* **WHAT TO WORK ON**:
Since the listing below shows pictures, leave them out and write out exactly the lines from the line with "e o melhor ainda" to the line with "2 599,00 zł", both included, and no others.
>>>>>
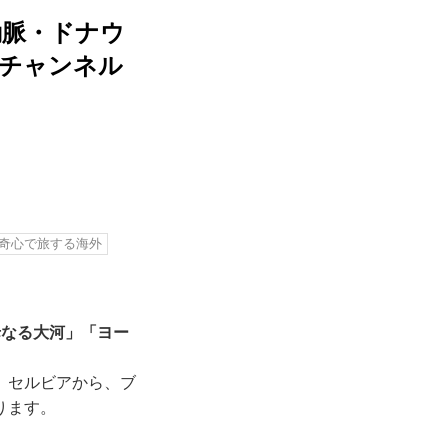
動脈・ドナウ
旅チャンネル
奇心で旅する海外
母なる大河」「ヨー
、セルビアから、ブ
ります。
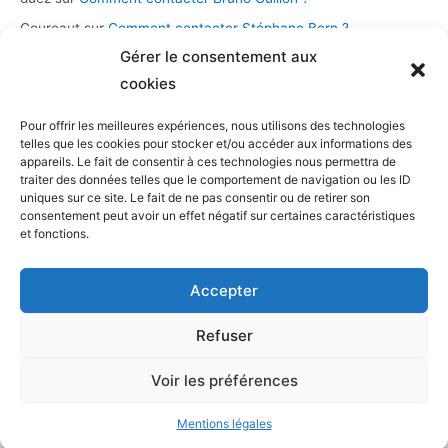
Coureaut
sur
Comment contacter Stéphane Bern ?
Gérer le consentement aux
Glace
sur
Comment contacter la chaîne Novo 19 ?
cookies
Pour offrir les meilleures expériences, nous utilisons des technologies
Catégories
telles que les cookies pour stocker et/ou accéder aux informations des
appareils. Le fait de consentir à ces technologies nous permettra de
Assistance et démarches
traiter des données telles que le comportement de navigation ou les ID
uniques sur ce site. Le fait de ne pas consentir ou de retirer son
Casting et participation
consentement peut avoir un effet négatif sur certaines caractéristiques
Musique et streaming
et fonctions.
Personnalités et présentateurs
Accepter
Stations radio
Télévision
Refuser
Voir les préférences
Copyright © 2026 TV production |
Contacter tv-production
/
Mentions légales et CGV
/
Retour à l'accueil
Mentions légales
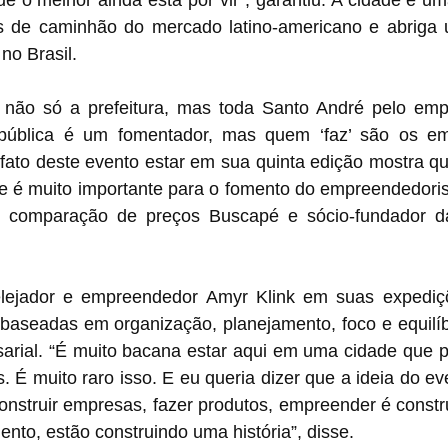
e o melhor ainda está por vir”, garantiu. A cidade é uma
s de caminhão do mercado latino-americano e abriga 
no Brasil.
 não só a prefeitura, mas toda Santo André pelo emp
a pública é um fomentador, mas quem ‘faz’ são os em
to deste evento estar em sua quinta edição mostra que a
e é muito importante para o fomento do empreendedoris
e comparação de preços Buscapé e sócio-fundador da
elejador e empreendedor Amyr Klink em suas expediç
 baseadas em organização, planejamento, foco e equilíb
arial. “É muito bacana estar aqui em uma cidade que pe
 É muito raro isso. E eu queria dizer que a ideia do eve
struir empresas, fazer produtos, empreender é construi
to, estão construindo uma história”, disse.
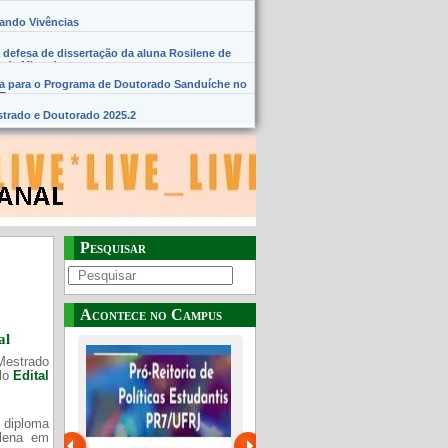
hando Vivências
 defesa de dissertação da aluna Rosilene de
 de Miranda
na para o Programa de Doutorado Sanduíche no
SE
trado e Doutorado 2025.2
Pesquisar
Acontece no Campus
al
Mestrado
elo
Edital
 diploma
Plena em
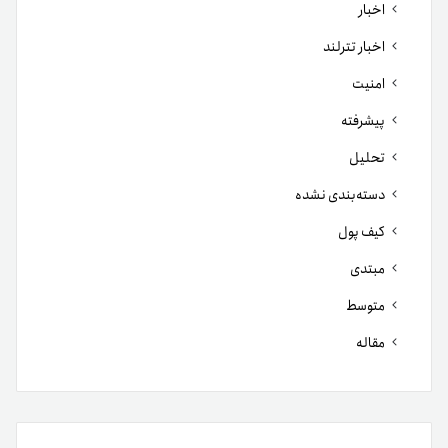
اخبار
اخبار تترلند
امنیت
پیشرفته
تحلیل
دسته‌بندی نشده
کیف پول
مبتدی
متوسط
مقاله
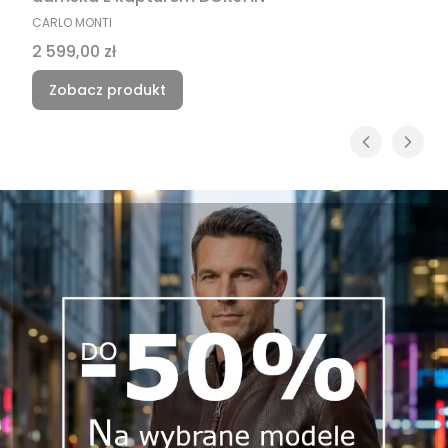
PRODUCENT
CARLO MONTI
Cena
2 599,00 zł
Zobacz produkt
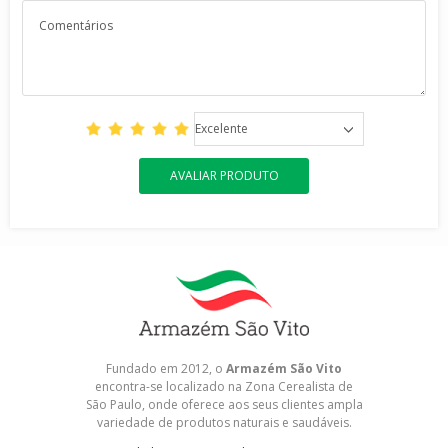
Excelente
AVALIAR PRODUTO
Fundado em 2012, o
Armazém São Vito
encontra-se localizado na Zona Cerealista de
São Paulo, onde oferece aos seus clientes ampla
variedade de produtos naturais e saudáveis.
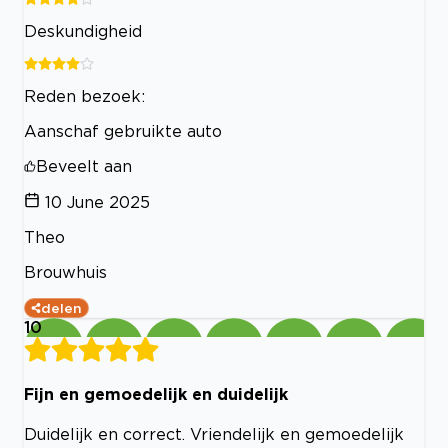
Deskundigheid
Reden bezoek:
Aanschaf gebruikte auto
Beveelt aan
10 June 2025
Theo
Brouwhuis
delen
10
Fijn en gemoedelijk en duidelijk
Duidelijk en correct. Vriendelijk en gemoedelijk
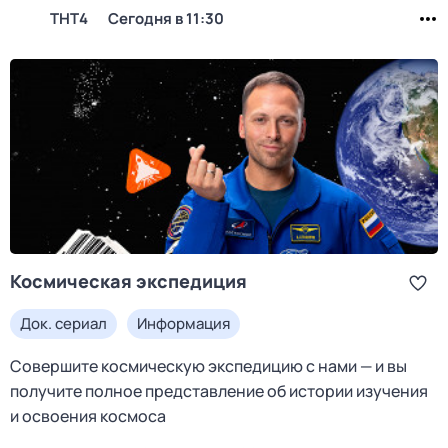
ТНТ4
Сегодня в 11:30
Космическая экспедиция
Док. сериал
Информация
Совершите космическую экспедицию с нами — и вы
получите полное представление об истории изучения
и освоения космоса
<<<<<
>>>>>
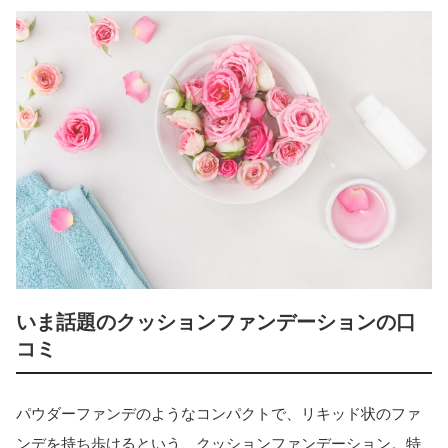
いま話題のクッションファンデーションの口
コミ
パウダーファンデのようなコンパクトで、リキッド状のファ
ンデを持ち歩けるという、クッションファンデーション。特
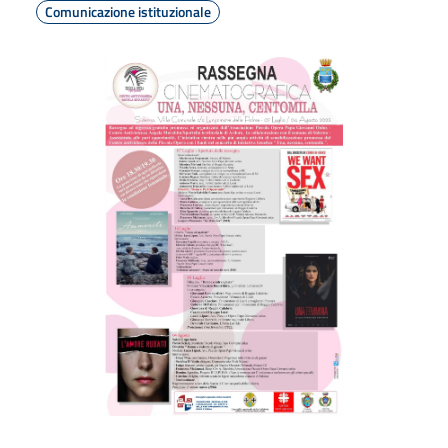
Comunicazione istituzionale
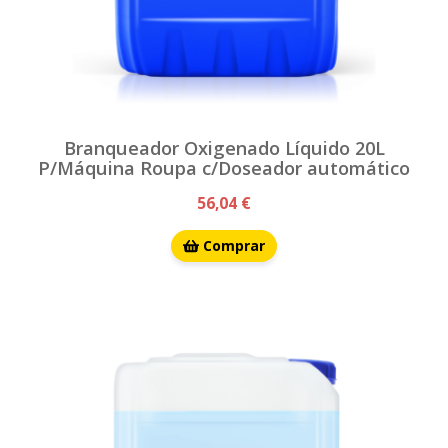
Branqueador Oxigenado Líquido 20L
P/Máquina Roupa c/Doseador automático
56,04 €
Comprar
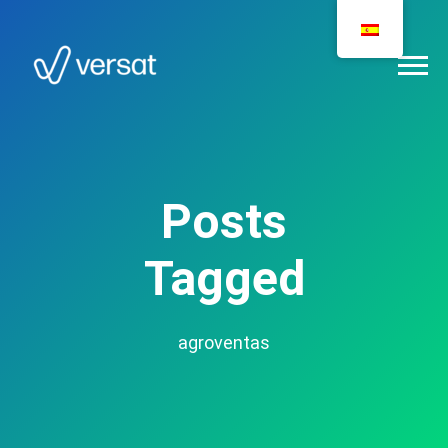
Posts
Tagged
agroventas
<<<<<
* **TASK RESPONSE**:
e o melhor ainda está por vir”, garantiu. A cidade é uma
s de caminhão do mercado latino-americano e abriga 
no Brasil.
 não só a prefeitura, mas toda Santo André pelo emp
a pública é um fomentador, mas quem ‘faz’ são os em
to deste evento estar em sua quinta edição mostra que a
e é muito importante para o fomento do empreendedoris
e comparação de preços Buscapé e sócio-fundador da
elejador e empreendedor Amyr Klink em suas expediç
 baseadas em organização, planejamento, foco e equilíb
arial. “É muito bacana estar aqui em uma cidade que pe
 É muito raro isso. E eu queria dizer que a ideia do eve
struir empresas, fazer produtos, empreender é construi
to, estão construindo uma história”, disse.
hando Vivências
 defesa de dissertação da aluna Rosilene de
 de Miranda
na para o Programa de Doutorado Sanduíche no
SE
trado e Doutorado 2025.2
Pesquisar
Acontece no Campus
al
Mestrado
elo
Edital
 diploma
Plena em
اخبار
اخبار تترلند
امنیت
پیشرفته
تحلیل
دسته‌بندی نشده
کیف پول
مبتدی
متوسط
مقاله
PRODUCENT
CARLO MONTI
Cena
2 599,00 zł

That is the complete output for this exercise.